[EXTRACT]
Monday, May 6, 2013

Could an online order of your groceries be better for the environment?

     A lot of the time, when it comes to trying to be greener, people have to inconvenience themselves to make an environmental difference. With grocery shopping this no longer has to be the case. At the University of Washington, studies have shown that it is better for the environment to order your weekly grocery needs online than actually driving in to the market yourself. The study revealed that carbon emission from delivery trucks actually produce 20 to 75 percent less carbon dioxide than the corresponding personal vehicle driven to and from the supermarket. On top of that, when the delivery routes are clustered together, up to 90 percent less carbon dioxide is produced. The study also revealed that emission reductions were recorded from the densest part of Seattle to the more suburban areas as well. In an article by TIME, the author explains how his time in big cities around the world have limited his ability to own a car and pick up groceries. With this delivery service, through companies like FreshDirect, he was able to get everything he needed right at his doorstep. He stated, “I can order groceries online, and FreshDirect will deliver to my door for free.”
[/EXTRACT]
[DATASET]
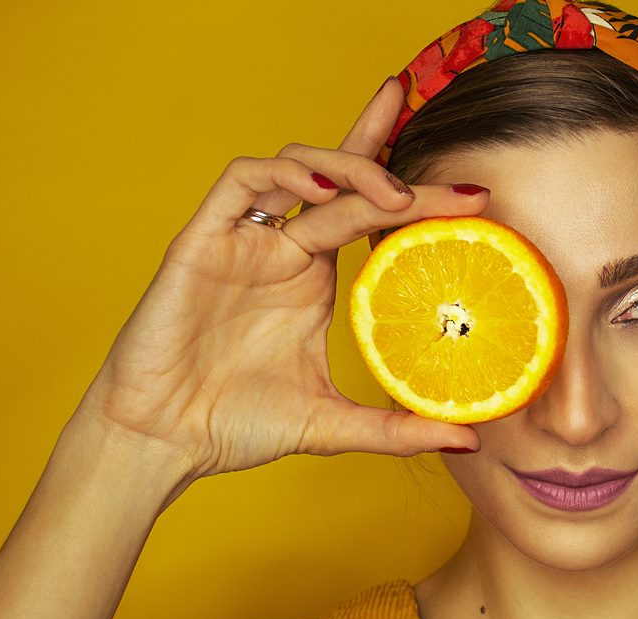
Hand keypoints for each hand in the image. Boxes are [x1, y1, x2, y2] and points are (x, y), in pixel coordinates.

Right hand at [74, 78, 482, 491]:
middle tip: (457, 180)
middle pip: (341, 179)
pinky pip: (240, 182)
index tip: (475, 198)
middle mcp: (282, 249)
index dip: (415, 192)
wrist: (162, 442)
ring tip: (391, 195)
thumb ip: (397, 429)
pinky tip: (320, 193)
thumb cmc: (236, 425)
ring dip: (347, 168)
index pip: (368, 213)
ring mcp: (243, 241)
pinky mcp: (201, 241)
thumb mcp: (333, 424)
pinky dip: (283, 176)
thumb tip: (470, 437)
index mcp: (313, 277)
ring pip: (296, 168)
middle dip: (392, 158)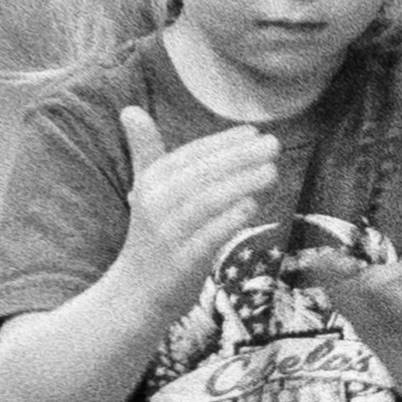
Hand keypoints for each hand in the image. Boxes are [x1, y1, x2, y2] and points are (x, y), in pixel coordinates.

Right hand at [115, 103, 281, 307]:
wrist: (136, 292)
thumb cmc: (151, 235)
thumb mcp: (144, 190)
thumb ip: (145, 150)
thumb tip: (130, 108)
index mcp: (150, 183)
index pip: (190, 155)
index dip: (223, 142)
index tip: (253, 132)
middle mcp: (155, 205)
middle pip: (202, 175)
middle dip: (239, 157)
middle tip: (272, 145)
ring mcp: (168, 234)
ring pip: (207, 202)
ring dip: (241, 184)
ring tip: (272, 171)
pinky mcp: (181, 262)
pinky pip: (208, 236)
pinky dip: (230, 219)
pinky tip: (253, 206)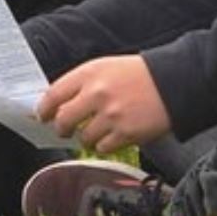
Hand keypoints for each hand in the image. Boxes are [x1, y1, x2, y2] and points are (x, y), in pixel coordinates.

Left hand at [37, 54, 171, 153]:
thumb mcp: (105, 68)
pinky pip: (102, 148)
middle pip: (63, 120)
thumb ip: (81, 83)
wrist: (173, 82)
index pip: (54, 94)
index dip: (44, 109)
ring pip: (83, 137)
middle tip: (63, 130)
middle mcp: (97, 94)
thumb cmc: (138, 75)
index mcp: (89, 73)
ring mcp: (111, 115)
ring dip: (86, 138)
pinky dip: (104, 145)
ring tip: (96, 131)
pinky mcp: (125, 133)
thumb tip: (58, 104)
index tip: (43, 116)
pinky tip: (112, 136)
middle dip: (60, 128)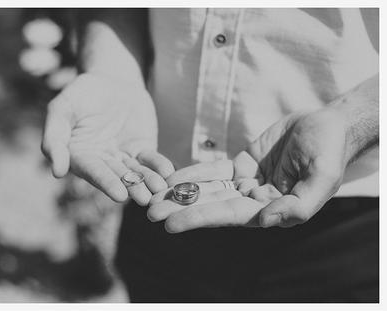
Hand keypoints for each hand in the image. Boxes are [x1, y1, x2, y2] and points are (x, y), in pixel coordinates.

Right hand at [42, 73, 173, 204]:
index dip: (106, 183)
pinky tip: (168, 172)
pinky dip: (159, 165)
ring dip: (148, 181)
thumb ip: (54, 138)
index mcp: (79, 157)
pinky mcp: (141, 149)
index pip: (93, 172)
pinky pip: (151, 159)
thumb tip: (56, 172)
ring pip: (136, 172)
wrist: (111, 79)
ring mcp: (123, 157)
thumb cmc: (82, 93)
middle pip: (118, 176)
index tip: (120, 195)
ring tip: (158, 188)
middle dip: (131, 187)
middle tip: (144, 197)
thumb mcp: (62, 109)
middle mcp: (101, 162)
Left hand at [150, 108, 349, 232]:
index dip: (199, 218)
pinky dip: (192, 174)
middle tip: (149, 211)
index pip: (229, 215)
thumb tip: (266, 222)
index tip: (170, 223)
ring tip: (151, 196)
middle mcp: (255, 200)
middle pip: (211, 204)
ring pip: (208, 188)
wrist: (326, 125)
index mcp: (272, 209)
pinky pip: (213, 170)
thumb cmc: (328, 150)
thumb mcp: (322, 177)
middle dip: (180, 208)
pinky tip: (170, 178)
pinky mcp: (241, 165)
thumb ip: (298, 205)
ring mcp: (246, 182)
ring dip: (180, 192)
[/DATASET]
[DATASET]
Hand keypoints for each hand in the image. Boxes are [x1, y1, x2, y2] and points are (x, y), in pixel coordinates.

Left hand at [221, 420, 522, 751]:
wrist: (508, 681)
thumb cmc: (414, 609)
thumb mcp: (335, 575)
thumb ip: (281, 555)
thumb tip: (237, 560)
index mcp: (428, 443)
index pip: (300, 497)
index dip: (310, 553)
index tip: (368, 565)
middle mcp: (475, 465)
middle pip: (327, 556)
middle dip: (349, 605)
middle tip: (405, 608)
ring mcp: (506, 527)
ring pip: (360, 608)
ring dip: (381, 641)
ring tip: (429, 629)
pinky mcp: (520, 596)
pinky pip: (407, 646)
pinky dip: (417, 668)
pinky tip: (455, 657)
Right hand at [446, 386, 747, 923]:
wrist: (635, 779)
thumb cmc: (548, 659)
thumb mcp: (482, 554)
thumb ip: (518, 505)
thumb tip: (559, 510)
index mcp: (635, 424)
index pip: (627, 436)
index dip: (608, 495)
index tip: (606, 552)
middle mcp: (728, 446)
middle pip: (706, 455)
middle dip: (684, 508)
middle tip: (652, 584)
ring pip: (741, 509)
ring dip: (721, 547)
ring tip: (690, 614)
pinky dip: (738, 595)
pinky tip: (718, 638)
[/DATASET]
[DATASET]
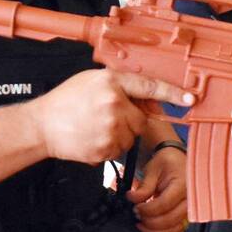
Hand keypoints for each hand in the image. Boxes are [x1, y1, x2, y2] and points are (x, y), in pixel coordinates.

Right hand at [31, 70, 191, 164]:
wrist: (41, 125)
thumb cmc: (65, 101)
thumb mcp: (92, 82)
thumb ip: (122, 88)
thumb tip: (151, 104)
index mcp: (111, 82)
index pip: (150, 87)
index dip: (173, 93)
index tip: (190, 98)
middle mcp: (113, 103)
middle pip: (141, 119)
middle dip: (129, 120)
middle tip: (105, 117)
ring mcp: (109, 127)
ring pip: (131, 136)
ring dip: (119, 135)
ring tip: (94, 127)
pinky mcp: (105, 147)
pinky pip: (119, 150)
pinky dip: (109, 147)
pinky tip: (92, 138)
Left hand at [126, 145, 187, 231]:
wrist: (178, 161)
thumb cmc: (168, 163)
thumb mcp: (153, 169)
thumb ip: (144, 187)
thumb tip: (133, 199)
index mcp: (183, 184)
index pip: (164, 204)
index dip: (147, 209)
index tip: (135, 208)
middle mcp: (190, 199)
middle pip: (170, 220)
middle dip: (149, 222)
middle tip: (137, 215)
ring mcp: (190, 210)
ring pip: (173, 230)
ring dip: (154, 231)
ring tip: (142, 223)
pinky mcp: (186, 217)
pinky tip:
[/DATASET]
> **REQUIRED ACTIONS**:
• A. List every proper name in the grocery-delivery article that refers to an organization, publication, company, or city.
• B. According to the grocery-delivery article, how much less carbon dioxide is produced when delivery routes are clustered together?
• C. Carry on the article about ordering groceries online, picking up after its last sentence.

> **ANSWERS FOR THE EXERCISE**:
• A.
University of Washington
Seattle
TIME
FreshDirect

• B. Up to 90 percent less carbon dioxide.

• C.
    This idea of driving a truck to people’s houses for grocery delivery, and in doing so also cutting back on emissions, sounds like a paradox to me. These trucks, as stated before, produce less emissions than at least a fifth of the cars on the road in Washington. Does this mean these trucks are the average between a Prius and an old truck? Is this study telling us that averaged out among all the cars that these trucks doing multiple routes is better? [Pretty sure it's the latter.--JM] I fully support this transportation of groceries when the routes are clustered together because that makes sense to me that it would save on emissions. The problems that arise in my mind is that not everybody in an area will use this option, therefore not being clustered. Also, even though the businesses will be saving money on operating costs, like fuel, and therefore cutting back emissions, what about the human element in the stores? The flashy advertisements in the store no longer have any appeal to the buyer if they are on their computer and not physically in the store. Could this counteract the savings made on the operating costs? The idea that something is easy and green seems a little shady too. Although with advancements in technology I suppose we could already be where green and easy can be used to explain one and another. This delivery system seems to work in the United Kingdom so I suppose it could work here too.